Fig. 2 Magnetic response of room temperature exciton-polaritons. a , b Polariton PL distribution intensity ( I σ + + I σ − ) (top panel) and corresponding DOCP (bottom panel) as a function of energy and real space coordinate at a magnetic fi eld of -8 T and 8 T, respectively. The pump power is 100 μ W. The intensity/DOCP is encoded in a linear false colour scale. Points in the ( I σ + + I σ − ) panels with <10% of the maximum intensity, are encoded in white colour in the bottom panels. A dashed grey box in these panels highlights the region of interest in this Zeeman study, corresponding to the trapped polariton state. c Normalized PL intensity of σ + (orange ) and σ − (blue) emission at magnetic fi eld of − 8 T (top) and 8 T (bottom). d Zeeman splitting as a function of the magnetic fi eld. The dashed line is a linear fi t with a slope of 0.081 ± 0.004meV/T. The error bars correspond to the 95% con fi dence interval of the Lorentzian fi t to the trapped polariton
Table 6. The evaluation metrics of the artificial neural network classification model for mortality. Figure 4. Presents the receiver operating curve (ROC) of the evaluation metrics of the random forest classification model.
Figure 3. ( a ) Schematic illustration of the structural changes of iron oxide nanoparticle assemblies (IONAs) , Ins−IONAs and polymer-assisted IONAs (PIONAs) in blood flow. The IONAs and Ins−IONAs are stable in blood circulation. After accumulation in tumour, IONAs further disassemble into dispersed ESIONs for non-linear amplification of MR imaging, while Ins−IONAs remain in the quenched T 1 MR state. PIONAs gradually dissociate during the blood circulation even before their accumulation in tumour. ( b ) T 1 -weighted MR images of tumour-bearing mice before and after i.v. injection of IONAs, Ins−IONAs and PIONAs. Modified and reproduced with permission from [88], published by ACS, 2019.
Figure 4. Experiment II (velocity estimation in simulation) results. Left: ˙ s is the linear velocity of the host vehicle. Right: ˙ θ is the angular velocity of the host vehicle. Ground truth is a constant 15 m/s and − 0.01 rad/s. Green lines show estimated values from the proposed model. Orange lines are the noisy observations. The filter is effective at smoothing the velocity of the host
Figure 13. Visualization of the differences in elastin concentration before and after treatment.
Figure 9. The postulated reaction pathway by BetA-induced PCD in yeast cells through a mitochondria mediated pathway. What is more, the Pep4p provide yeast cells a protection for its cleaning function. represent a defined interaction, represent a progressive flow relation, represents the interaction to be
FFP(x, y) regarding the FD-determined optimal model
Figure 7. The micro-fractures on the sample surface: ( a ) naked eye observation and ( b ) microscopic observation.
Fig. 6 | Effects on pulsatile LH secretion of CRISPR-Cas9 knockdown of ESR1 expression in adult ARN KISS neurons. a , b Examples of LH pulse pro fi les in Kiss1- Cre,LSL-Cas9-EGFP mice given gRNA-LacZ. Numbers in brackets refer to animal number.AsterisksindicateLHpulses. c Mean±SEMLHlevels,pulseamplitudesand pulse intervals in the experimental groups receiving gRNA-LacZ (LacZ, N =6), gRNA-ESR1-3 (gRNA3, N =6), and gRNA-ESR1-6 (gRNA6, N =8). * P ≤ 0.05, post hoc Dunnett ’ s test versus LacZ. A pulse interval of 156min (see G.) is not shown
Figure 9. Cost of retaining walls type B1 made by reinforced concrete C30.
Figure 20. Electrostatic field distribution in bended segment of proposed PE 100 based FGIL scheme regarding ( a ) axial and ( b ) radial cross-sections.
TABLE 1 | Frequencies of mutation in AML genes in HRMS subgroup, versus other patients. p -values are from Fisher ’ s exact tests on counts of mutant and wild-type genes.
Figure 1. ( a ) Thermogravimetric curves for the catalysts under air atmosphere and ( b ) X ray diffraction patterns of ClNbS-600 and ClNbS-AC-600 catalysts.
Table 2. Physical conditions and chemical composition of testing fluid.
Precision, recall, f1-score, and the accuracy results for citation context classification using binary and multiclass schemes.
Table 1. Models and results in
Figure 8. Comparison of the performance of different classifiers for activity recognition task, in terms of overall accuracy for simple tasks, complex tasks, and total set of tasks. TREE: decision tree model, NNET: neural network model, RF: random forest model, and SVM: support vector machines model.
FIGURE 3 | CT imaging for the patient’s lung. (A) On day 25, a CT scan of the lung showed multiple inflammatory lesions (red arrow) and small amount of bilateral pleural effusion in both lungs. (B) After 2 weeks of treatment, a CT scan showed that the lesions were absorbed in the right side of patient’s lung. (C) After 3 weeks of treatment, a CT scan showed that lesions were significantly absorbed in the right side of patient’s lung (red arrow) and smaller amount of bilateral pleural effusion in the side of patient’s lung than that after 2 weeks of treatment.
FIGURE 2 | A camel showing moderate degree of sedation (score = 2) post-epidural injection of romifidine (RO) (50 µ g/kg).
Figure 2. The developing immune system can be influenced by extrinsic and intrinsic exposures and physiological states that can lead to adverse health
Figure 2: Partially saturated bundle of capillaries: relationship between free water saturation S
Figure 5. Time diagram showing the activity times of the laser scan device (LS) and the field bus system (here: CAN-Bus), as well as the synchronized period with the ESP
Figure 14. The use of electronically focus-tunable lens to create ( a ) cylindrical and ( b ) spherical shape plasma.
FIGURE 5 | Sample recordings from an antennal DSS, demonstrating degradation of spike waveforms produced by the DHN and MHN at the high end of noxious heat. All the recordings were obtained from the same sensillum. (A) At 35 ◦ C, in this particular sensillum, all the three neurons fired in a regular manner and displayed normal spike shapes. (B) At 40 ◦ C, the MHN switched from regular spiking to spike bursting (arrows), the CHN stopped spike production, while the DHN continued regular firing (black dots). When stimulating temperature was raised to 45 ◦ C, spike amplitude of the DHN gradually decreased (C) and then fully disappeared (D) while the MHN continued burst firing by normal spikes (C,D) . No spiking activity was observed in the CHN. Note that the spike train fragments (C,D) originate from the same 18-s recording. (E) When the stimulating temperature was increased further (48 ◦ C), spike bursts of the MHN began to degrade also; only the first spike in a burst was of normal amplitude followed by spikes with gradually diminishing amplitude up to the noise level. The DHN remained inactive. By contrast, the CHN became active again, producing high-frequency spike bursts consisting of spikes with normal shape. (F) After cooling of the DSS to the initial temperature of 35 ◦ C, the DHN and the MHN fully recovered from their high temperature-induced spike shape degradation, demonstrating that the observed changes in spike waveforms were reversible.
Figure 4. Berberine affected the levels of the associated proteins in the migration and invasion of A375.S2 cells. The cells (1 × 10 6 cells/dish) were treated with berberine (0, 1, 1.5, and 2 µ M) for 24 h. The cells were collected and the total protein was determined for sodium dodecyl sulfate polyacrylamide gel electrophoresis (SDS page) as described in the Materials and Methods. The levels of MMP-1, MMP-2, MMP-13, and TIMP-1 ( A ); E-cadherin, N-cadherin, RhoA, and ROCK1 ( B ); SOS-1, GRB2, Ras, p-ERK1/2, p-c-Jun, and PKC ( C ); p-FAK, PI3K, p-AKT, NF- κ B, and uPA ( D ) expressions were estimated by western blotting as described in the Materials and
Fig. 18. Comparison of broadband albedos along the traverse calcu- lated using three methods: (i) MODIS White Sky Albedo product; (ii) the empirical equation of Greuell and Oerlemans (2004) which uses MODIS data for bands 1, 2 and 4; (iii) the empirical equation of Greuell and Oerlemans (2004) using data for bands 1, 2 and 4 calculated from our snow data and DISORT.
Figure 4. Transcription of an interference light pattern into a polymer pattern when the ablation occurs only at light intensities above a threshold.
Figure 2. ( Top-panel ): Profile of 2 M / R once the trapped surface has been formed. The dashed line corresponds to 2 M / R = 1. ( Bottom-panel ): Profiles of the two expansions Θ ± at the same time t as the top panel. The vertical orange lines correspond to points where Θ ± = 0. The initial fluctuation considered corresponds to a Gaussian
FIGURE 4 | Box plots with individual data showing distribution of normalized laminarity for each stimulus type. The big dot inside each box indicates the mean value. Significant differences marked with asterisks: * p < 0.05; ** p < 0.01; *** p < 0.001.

━━━━━━━━

Of all the entries above, output exactly the lines between the one holding "Precision, recall, f1-score, and" and the one holding "Figure 14. The", inclusive.

Precision, recall, f1-score, and the accuracy results for citation context classification using binary and multiclass schemes.
Table 1. Models and results in
Figure 8. Comparison of the performance of different classifiers for activity recognition task, in terms of overall accuracy for simple tasks, complex tasks, and total set of tasks. TREE: decision tree model, NNET: neural network model, RF: random forest model, and SVM: support vector machines model.
FIGURE 3 | CT imaging for the patient’s lung. (A) On day 25, a CT scan of the lung showed multiple inflammatory lesions (red arrow) and small amount of bilateral pleural effusion in both lungs. (B) After 2 weeks of treatment, a CT scan showed that the lesions were absorbed in the right side of patient’s lung. (C) After 3 weeks of treatment, a CT scan showed that lesions were significantly absorbed in the right side of patient’s lung (red arrow) and smaller amount of bilateral pleural effusion in the side of patient’s lung than that after 2 weeks of treatment.
FIGURE 2 | A camel showing moderate degree of sedation (score = 2) post-epidural injection of romifidine (RO) (50 µ g/kg).
Figure 2. The developing immune system can be influenced by extrinsic and intrinsic exposures and physiological states that can lead to adverse health
Figure 2: Partially saturated bundle of capillaries: relationship between free water saturation S
Figure 5. Time diagram showing the activity times of the laser scan device (LS) and the field bus system (here: CAN-Bus), as well as the synchronized period with the ESP
Figure 14. The use of electronically focus-tunable lens to create ( a ) cylindrical and ( b ) spherical shape plasma.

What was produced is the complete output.